Pre-training: Cross-entropy loss \(L_{ce} = L_{ce1} + L_{ce2}\)
Fine-tuning: Homoscedastic loss automatically balances translation, rotation, and segmentation terms.

Key Experimental Results¶

Main Results¶

Map-free Relocalization Benchmark

Pre-training Method	\(\varepsilon_t < 0.25\)m (%)	\(\varepsilon_t < 0.5\)m (%)	\(\varepsilon_t < 5\)m (%)
CroCo v2 (official)	75.7	87.4	91.5
Alligat0R	87.7	94.9	95.9

RUBIK Benchmark: Overall success rate of 60.3% ranks first, surpassing DUSt3R (54.8%) and MASt3R (53.6%).

Ablation Study¶

Configuration	Description
w/o covisibility head (removed during fine-tuning)	Performance degrades; retaining the segmentation head provides regularization.
nuScenes data only	ScanNet indoor data contributes complementary improvements.
Phase 1 only	Not unfreezing the backbone leads to substantially lower performance.

Key Findings¶

Large advantage in low-overlap scenarios: In the 20–40% overlap range, Alligat0R achieves a success rate of 61.5%.
Speed advantage: Direct pose regression requires only 57ms, compared to 257ms for DUSt3R.
Zero-shot generalization: Zero-shot correspondence estimation on ETH3D surpasses CroCo v2.

Highlights & Insights¶

Pre-training paradigm shift: Moving from "reconstruction" to "classification" elegantly resolves the ill-posed nature of CroCo in non-co-visible regions.
Interpretability: Segmentation outputs provide intuitive visualization of the model's geometric understanding.
Regularization via retained segmentation head: Not discarding the pre-training head during fine-tuning is a generalizable fine-tuning strategy worth wider adoption.
Large-scale dataset Cub3: 5M image pairs with dense covisibility annotations.

Limitations & Future Work¶

Validation is limited to pose regression; downstream tasks such as 3D reconstruction and Gaussian splatting remain untested.
The three-class taxonomy may be too coarse, lacking fine-grained states such as partial occlusion.
Integration with DUSt3R/MASt3R to validate improvements in 3D reconstruction is a promising direction.

vs.
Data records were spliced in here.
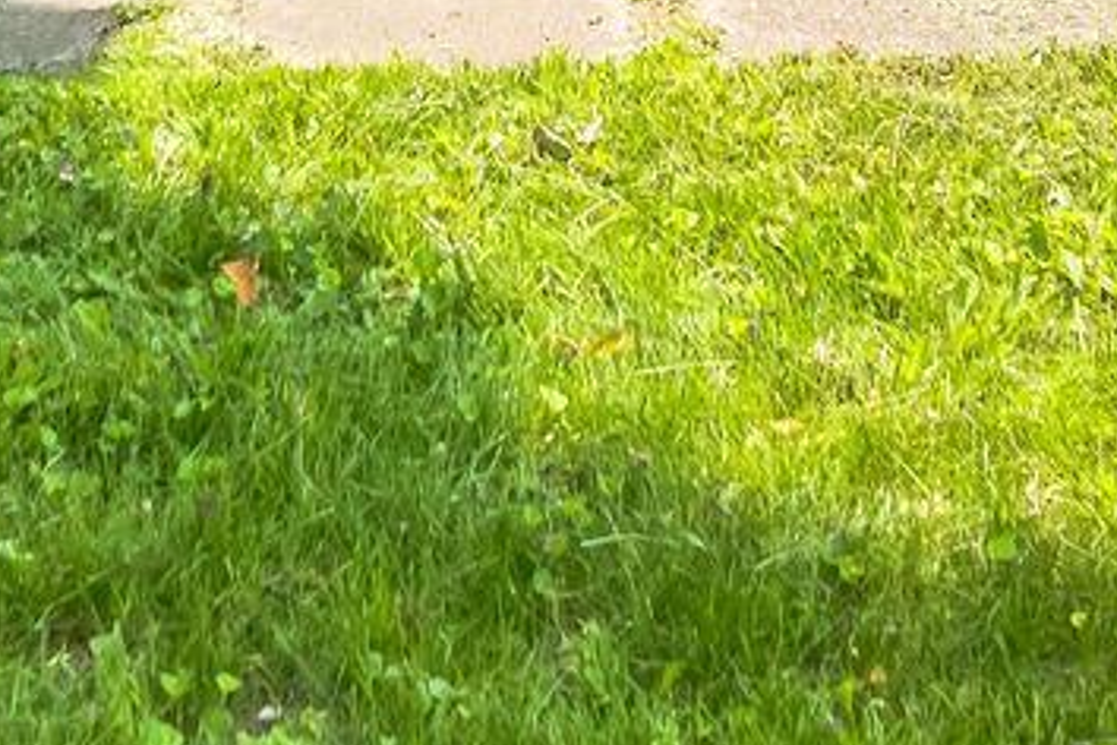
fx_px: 2513
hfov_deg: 25.1
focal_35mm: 81
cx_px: 565
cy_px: -813
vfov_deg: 13.9
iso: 800
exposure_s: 1/2500
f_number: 4.5
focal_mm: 14
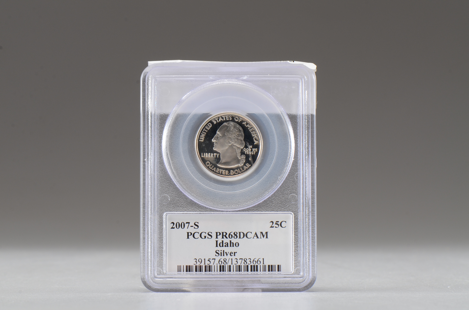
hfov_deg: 16.1
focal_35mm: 128
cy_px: 155
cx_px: 234
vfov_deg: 10.7
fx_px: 1658
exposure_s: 1/100
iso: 320
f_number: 14
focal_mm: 85
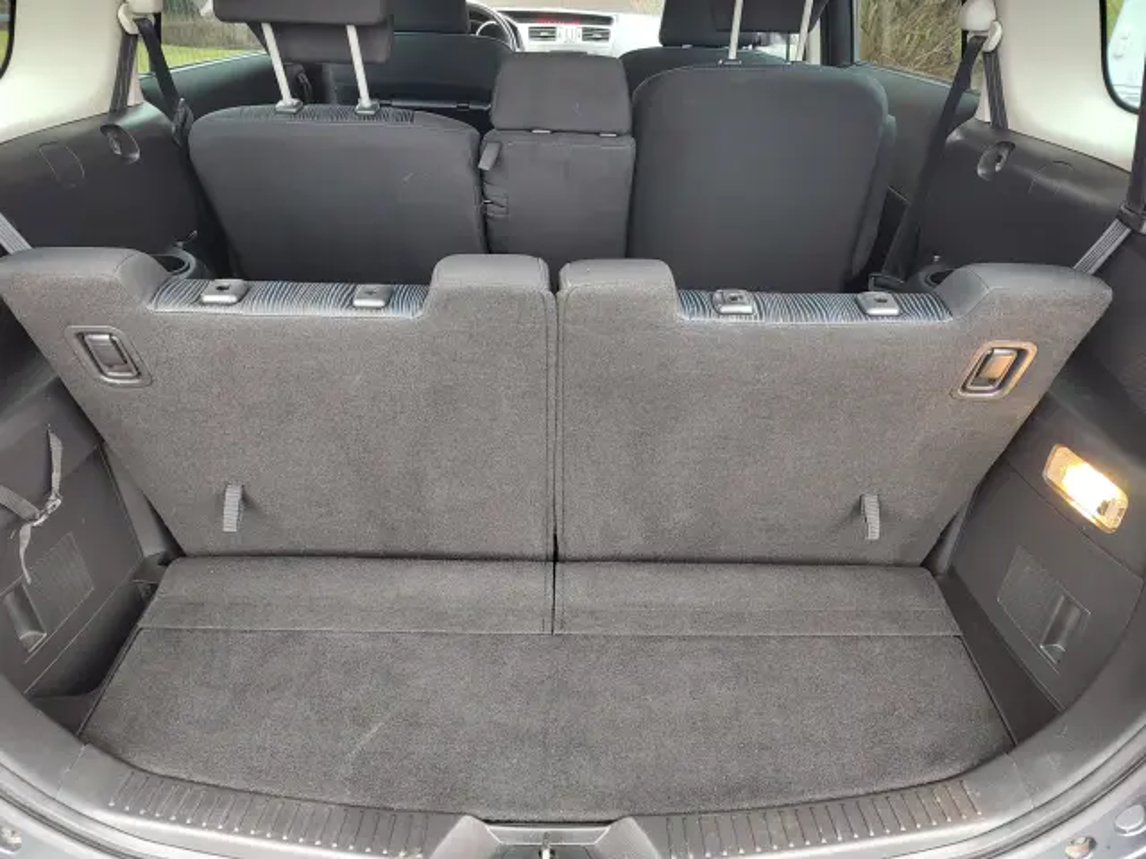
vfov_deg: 58.9
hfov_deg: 73.9
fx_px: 761
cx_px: 573
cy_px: 430
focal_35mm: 23
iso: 294
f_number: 1.8
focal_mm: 5.56
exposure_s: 1/33.3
CroCo/CroCo v2: CroCo is ill-posed in non-co-visible regions; this work replaces it with segmentation, providing globally valid supervision.
vs. DUSt3R/MASt3R: These CroCo-based foundation models may benefit further from Alligat0R pre-training.
vs. Reloc3R: Both target pose regression, but Reloc3R predicts only translation direction, whereas this work predicts metric translation.

Rating¶

Novelty: ⭐⭐⭐⭐ — A clean pre-training task design that directly addresses CroCo's core limitation.
Experimental Thoroughness: ⭐⭐⭐⭐ — Validated across multiple benchmarks with ablations, visualizations, and generalization tests.
Writing Quality: ⭐⭐⭐⭐ — Clear motivation and fair comparisons.
Value: ⭐⭐⭐⭐ — Potentially influences the pre-training paradigm of the entire CroCo ecosystem.